PROVIDED RECORDS:
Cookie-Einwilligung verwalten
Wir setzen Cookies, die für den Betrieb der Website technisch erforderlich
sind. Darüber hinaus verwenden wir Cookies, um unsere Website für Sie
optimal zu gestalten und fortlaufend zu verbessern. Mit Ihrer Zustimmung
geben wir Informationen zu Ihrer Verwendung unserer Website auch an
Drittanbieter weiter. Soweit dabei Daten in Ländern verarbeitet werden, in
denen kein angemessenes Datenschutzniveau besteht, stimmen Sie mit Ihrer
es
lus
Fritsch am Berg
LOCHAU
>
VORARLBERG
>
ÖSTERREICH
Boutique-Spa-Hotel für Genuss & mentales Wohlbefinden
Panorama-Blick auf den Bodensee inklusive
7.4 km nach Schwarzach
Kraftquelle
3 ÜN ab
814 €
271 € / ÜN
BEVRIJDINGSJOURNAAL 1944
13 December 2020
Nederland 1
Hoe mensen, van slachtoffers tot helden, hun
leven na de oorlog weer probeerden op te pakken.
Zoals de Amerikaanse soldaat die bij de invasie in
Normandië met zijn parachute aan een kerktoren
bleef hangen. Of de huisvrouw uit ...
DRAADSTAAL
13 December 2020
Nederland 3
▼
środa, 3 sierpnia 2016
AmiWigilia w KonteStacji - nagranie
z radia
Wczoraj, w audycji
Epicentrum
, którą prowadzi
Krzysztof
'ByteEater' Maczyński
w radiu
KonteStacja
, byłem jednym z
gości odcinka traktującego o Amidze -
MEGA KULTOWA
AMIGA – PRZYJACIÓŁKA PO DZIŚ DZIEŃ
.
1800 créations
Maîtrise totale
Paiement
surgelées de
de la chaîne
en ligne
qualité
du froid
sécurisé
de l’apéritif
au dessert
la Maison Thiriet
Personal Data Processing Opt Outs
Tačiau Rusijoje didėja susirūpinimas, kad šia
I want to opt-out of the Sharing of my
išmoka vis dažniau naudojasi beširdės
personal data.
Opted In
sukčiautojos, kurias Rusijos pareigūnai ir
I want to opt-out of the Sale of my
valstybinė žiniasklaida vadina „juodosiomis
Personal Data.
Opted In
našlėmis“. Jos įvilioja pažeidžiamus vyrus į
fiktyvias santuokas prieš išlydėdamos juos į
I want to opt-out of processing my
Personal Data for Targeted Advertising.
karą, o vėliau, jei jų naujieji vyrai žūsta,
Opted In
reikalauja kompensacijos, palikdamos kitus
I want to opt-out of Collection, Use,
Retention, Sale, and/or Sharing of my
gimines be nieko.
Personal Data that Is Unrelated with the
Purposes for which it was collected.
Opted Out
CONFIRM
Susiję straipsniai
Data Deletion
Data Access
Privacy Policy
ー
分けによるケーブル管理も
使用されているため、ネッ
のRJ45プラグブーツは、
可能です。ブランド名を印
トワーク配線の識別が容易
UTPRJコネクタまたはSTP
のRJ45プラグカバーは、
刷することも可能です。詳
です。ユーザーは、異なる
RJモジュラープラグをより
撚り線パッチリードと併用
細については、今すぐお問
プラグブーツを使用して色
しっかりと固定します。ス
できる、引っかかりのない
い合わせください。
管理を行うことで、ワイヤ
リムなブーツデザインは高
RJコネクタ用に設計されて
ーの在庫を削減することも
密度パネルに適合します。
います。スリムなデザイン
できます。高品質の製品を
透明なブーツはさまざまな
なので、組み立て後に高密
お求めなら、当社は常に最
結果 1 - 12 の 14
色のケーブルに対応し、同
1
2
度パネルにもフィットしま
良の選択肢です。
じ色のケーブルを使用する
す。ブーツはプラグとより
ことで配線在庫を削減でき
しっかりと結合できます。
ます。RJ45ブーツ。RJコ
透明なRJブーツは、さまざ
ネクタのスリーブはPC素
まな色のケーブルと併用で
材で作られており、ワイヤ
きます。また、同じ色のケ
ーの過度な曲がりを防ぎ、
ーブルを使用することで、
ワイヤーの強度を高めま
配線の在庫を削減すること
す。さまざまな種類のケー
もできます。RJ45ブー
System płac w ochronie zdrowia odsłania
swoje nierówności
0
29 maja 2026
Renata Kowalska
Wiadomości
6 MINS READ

WHAT IS NEEDED: Of the lines above, extract only those from the line with "Wczoraj, w audycji" to the line with "29 maja 2026", both included, exactly as written.

RESULT FOR THIS TASK:
Wczoraj, w audycji
Epicentrum
, którą prowadzi
Krzysztof
'ByteEater' Maczyński
w radiu
KonteStacja
, byłem jednym z
gości odcinka traktującego o Amidze -
MEGA KULTOWA
AMIGA – PRZYJACIÓŁKA PO DZIŚ DZIEŃ
.
1800 créations
Maîtrise totale
Paiement
surgelées de
de la chaîne
en ligne
qualité
du froid
sécurisé
de l’apéritif
au dessert
la Maison Thiriet
Personal Data Processing Opt Outs
Tačiau Rusijoje didėja susirūpinimas, kad šia
I want to opt-out of the Sharing of my
išmoka vis dažniau naudojasi beširdės
personal data.
Opted In
sukčiautojos, kurias Rusijos pareigūnai ir
I want to opt-out of the Sale of my
valstybinė žiniasklaida vadina „juodosiomis
Personal Data.
Opted In
našlėmis“. Jos įvilioja pažeidžiamus vyrus į
fiktyvias santuokas prieš išlydėdamos juos į
I want to opt-out of processing my
Personal Data for Targeted Advertising.
karą, o vėliau, jei jų naujieji vyrai žūsta,
Opted In
reikalauja kompensacijos, palikdamos kitus
I want to opt-out of Collection, Use,
Retention, Sale, and/or Sharing of my
gimines be nieko.
Personal Data that Is Unrelated with the
Purposes for which it was collected.
Opted Out
CONFIRM
Susiję straipsniai
Data Deletion
Data Access
Privacy Policy
ー
分けによるケーブル管理も
使用されているため、ネッ
のRJ45プラグブーツは、
可能です。ブランド名を印
トワーク配線の識別が容易
UTPRJコネクタまたはSTP
のRJ45プラグカバーは、
刷することも可能です。詳
です。ユーザーは、異なる
RJモジュラープラグをより
撚り線パッチリードと併用
細については、今すぐお問
プラグブーツを使用して色
しっかりと固定します。ス
できる、引っかかりのない
い合わせください。
管理を行うことで、ワイヤ
リムなブーツデザインは高
RJコネクタ用に設計されて
ーの在庫を削減することも
密度パネルに適合します。
います。スリムなデザイン
できます。高品質の製品を
透明なブーツはさまざまな
なので、組み立て後に高密
お求めなら、当社は常に最
結果 1 - 12 の 14
色のケーブルに対応し、同
1
2
度パネルにもフィットしま
良の選択肢です。
じ色のケーブルを使用する
す。ブーツはプラグとより
ことで配線在庫を削減でき
しっかりと結合できます。
ます。RJ45ブーツ。RJコ
透明なRJブーツは、さまざ
ネクタのスリーブはPC素
まな色のケーブルと併用で
材で作られており、ワイヤ
きます。また、同じ色のケ
ーの過度な曲がりを防ぎ、
ーブルを使用することで、
ワイヤーの強度を高めま
配線の在庫を削減すること
す。さまざまな種類のケー
もできます。RJ45ブー
System płac w ochronie zdrowia odsłania
swoje nierówności
0
29 maja 2026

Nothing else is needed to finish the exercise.